The EU has at last taken the first steps to diversify its energy suppliers away from Russia, at least on paper. The European Commission announced its plans - which will be submitted to EU member states for approval - to boost energy diversification by creating six interconnecting energy infrastructures which are essentially large interlinked grids to carry electricity and gas that would spread power to each of the EU states including the areas of the Baltics, the Mediterranean region, and offshore in the North Sea. The most ambitious plan yet at a pan-euro level, the announcement will complement other plans to mitigate climate change and reduce overall energy consumption by 2020.
It is also a call for a unified external energy strategy when dealing with non-EU states, according to the European Voice, a Brussels based newspaper. The commission is calling on EU member states to move away from bi-lateral energy contracts with non-EU suppliers and to have all contracts categorized under an agreed “EU” status.

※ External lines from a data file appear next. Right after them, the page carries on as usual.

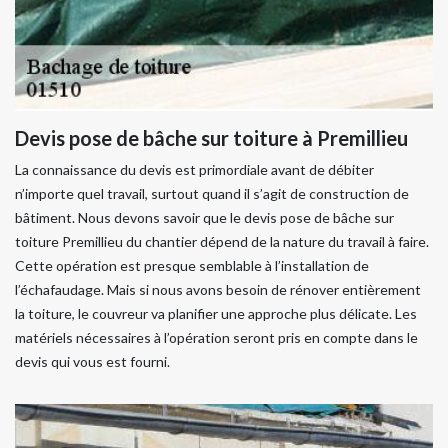
Devis pose de bâche sur toiture à Premillieu
La connaissance du devis est primordiale avant de débiter
n’importe quel travail, surtout quand il s’agit de construction de
bâtiment. Nous devons savoir que le devis pose de bâche sur
toiture Premillieu du chantier dépend de la nature du travail à faire.
Cette opération est presque semblable à l’installation de
l’échafaudage. Mais si nous avons besoin de rénover entièrement
la toiture, le couvreur va planifier une approche plus délicate. Les
matériels nécessaires à l’opération seront pris en compte dans le
devis qui vous est fourni.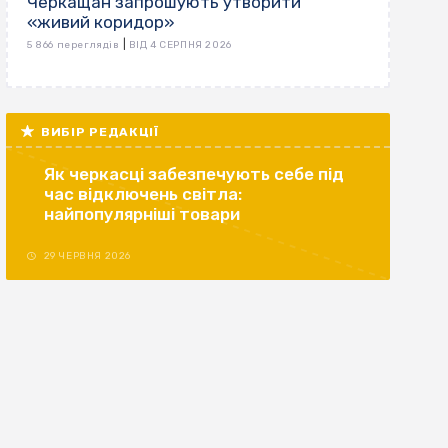
Черкащан запрошують утворити
«живий коридор»
|
5 866 переглядів
ВІД 4 СЕРПНЯ 2026
ВИБІР РЕДАКЦІЇ
Як черкасці забезпечують себе під
час відключень світла:
найпопулярніші товари
29 ЧЕРВНЯ 2026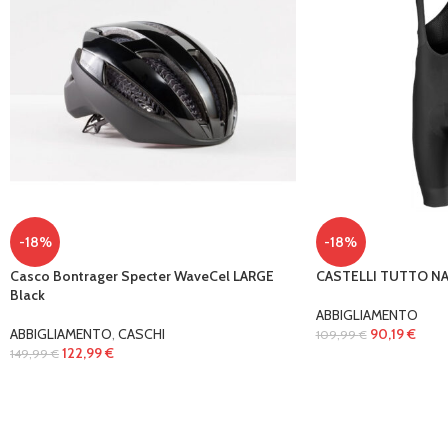
-18%
-18%
Casco Bontrager Specter WaveCel LARGE
CASTELLI TUTTO NA
Black
ABBIGLIAMENTO
ABBIGLIAMENTO
,
CASCHI
90,19
€
109,99
€
122,99
€
149,99
€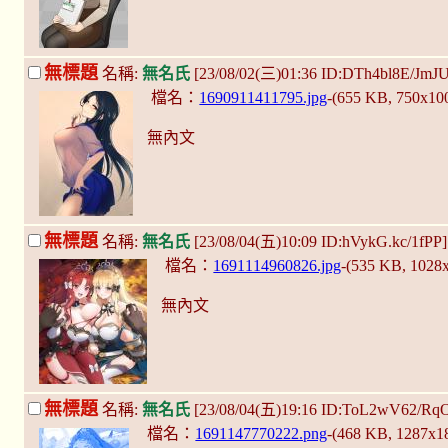
無標題
名稱:
無名氏
[23/08/02(三)01:36 ID:DTh4bl8E/JmJ
檔名：
1690911411795.jpg
-(655 KB, 750x10
無內文
無標題
名稱:
無名氏
[23/08/04(五)10:09 ID:hVykG.kc/1fPP
檔名：
1691114960826.jpg
-(535 KB, 1028
無內文
無標題
名稱:
無名氏
[23/08/04(五)19:16 ID:ToL2wV62/Rq
檔名：
1691147770222.png
-(468 KB, 1287x1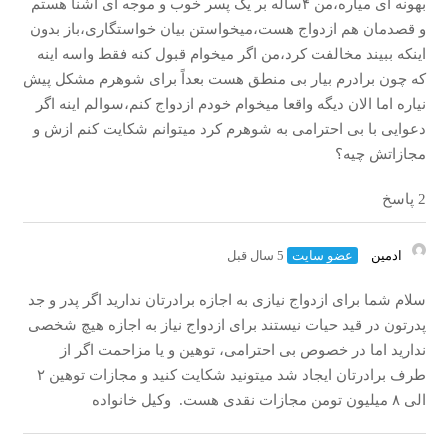
بهونه ای میاره،من ۴ساله بر یک پسر خوب و موجه ای آشنا هستم
و قصدمان هم ازدواج هست،میخواستن بیان خواستگاری،باز بدون
اینکه ببیند مخالفت کرد،من اگر میخوام قبول کنه فقط واسه اینه
که چون برادرم بیار بی منطق هست بعداً برای شوهرم مشکل پیش
نیاره اما الان دیگه واقعا میخوام خودم ازدواج کنم،سوالم اینه اگر
دعوایی با بی احترامی به شوهرم کرد میتوانم شکایت کنم ازش و
مجازاتش چیه؟
2 پاسخ
ادمین
عضو سایت
5 سال قبل
سلام شما برای ازدواج نیازی به اجازه برادرتان ندارید اگر پدر و جد
پدرتون در قید حیات نیستند برای ازدواج نیاز به اجازه هیچ شخصی
ندارید اما در خصوص بی احترامی، توهین و یا مزاحمت اگر از
طرف برادرتان ایجاد شد میتونید شکایت کنید و مجازات توهین ۲
الی ۸ میلیون تومن مجازات نقدی هست. وکیل خانواده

Diversification in Southern Europe will depend largely on the success of the currently unrealized Nabucco pipeline, backed by the US and EU, set to thread natural gas from Turkey to Austria via Bulgaria, Romania, and Hungary. Nabucco would bring gas from the Caspian to countries which are not under Russian control. However Russia has thrown its own pipeline vision, South Stream, into the mix-South Stream a Russian controlled pipeline that would end in Italy- to create jostling between EU states and to snuff out Nabucco.
On the periphery of the pipeline race is the Nord Stream pipeline, a joint venture between Berlin and Moscow, that is described by Stratfor, an online intelligence service, as a “geopolitical project” to send natural gas supplies to Europe while bypassing Poland and the Baltic states. Stratfor reports that this project is now at risk because Germany fears the backlash of political risks and Russia fears the rising costs for such a long undersea pipeline.
Interestingly, Europe may also have another option in the form of energy imports from Africa. According to the International Energy Agency, Africa is set to triple its gas exports to Europe by 2030.